Eric Swalwell can reduce federal tax payments through standard, legal tax- planning moves like increasing withholding accuracy, making deductible retirement contributions, using available credits and deductions, and, if he qualifies, itemizing state and local taxes within federal limits. Public reporting also says he previously reduced or zeroed out withholding on his congressional salary, which can delay tax payments but may trigger penalties if not enough tax is paid on time.

What the reports say

Swalwell’s own House materials show he has supported expanding SALT deductibility and other tax changes aimed at lowering federal taxes for taxpayers, especially in high-tax states.
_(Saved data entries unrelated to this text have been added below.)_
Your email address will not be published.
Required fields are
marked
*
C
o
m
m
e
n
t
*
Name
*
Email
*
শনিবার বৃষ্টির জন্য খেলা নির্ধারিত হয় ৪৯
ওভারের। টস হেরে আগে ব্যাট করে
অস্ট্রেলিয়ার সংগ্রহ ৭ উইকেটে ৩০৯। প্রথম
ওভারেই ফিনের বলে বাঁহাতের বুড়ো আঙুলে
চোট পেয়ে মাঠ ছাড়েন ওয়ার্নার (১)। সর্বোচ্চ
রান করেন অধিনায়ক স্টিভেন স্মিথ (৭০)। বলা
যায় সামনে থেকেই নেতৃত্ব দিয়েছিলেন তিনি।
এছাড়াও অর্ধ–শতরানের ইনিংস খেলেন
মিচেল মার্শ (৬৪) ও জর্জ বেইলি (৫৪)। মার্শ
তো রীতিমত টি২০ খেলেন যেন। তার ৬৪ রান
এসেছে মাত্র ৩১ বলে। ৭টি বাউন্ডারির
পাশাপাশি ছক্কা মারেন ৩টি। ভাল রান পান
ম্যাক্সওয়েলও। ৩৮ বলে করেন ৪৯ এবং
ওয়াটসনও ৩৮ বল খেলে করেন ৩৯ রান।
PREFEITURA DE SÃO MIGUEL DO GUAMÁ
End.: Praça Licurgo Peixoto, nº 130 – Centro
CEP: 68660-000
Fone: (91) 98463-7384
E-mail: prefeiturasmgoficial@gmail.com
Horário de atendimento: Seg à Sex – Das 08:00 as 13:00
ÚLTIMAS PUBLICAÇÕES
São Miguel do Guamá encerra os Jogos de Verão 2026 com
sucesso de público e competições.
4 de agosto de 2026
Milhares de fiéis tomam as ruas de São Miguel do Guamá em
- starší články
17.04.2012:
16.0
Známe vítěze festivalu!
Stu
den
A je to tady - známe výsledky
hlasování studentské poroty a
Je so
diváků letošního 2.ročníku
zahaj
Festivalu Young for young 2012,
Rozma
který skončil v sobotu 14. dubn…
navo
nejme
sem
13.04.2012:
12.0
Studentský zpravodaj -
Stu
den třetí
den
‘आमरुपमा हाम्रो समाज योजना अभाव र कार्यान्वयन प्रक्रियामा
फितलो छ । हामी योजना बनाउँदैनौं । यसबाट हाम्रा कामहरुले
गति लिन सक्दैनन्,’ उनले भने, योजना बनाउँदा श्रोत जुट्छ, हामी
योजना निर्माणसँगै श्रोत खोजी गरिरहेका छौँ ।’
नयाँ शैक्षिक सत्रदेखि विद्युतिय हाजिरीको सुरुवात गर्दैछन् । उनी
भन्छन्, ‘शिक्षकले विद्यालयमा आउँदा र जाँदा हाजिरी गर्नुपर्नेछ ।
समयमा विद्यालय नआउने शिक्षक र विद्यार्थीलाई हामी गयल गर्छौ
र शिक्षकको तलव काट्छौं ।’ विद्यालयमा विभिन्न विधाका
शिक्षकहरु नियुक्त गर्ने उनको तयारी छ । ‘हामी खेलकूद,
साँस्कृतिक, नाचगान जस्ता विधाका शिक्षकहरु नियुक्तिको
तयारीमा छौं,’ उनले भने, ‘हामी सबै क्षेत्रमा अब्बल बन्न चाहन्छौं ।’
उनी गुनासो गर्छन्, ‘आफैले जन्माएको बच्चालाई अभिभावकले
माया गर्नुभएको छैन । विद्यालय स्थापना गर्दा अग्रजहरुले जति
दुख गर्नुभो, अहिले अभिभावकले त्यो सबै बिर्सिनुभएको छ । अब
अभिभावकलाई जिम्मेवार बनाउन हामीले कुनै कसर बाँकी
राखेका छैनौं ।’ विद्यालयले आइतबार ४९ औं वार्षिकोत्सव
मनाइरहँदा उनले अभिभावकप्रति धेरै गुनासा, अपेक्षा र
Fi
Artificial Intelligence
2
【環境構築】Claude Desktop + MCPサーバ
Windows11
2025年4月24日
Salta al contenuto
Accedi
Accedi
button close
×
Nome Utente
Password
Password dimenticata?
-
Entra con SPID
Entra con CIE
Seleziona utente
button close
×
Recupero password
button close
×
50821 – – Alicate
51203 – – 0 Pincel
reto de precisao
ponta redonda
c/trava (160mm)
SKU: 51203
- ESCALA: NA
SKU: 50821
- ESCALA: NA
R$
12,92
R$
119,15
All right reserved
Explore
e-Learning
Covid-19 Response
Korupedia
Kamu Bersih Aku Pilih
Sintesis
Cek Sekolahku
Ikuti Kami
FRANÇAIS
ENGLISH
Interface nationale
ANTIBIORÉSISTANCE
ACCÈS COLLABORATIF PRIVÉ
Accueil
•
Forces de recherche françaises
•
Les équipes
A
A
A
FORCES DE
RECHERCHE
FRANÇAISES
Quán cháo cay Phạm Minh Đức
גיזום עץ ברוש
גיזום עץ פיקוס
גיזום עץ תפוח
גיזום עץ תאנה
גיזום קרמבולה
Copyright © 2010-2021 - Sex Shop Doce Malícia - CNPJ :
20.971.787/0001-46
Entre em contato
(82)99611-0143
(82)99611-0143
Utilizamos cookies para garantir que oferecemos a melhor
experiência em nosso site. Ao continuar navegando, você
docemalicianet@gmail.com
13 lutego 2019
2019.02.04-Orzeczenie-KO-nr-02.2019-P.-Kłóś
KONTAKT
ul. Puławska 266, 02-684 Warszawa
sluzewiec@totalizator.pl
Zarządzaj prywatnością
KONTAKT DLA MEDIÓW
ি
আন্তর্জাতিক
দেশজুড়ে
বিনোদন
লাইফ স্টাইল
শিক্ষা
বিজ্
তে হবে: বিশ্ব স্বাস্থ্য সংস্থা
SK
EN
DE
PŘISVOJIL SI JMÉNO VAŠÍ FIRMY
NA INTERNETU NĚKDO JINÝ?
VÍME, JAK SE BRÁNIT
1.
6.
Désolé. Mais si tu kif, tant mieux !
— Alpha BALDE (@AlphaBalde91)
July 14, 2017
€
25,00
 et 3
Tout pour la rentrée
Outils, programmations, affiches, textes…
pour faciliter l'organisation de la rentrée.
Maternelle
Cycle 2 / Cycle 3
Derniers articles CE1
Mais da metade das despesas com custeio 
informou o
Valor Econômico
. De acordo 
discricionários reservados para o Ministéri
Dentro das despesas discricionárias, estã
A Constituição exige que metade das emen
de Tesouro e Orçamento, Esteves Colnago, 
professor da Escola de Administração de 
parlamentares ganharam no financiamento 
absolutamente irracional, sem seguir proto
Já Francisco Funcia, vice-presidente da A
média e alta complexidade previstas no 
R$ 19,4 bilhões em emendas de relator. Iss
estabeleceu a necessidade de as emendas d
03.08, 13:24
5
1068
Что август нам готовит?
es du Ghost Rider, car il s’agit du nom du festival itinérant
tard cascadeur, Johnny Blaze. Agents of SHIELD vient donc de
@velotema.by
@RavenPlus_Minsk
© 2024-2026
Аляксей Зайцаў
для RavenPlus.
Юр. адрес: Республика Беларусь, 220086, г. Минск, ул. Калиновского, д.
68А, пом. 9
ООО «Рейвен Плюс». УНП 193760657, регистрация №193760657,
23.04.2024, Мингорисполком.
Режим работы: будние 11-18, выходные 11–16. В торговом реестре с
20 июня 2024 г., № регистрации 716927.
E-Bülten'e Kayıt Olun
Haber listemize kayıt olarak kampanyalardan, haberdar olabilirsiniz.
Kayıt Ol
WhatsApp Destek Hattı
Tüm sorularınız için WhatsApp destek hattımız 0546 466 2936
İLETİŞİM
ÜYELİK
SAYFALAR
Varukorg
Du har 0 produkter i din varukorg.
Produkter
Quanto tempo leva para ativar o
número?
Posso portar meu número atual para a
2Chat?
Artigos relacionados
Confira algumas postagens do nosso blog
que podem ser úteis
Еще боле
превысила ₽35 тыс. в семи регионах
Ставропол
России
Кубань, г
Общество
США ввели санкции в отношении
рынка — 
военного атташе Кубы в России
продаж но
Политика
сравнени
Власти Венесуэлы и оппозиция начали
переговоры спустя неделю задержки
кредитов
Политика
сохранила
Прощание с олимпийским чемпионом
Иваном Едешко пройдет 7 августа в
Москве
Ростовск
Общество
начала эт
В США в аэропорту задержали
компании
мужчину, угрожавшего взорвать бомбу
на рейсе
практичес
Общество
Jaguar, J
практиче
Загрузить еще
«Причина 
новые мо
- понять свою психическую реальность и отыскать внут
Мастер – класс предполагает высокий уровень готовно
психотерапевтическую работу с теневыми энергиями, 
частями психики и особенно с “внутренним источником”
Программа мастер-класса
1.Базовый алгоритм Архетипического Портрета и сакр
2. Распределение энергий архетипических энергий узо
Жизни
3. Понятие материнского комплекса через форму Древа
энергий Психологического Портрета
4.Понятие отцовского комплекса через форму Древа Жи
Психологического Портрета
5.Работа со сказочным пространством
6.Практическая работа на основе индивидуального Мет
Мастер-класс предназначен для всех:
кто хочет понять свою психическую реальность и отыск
His campaign site also says he wants to ease burdens on working families and businesses through tax policy changes, though that is broader policy, not a personal tax strategy.

Practical legal levers

A person in his situation could generally lower federal tax payments by:

  • Adjusting withholding to match actual liability more closely.
  • Contributing to pre-tax retirement accounts when eligible.
  • Claiming lawful deductions and credits.
  • Timing income and deductions where legally possible.
  • Using SALT deductions only as allowed under current federal law.

Important caveat

Deliberately underwithholding is not a tax-saving strategy so much as a payment-delay tactic, and it can lead to penalties if the IRS later determines too little was paid during the year. Reports about his 2021–2024 finances also say he and his wife used retirement withdrawals and delayed federal payments, but those reports describe scrutiny, not a confirmed tax violation.

If you want the short version

He can reduce federal taxes legally with deductions, credits, retirement contributions, and careful withholding, but if he simply withholds too little, he may owe penalties later.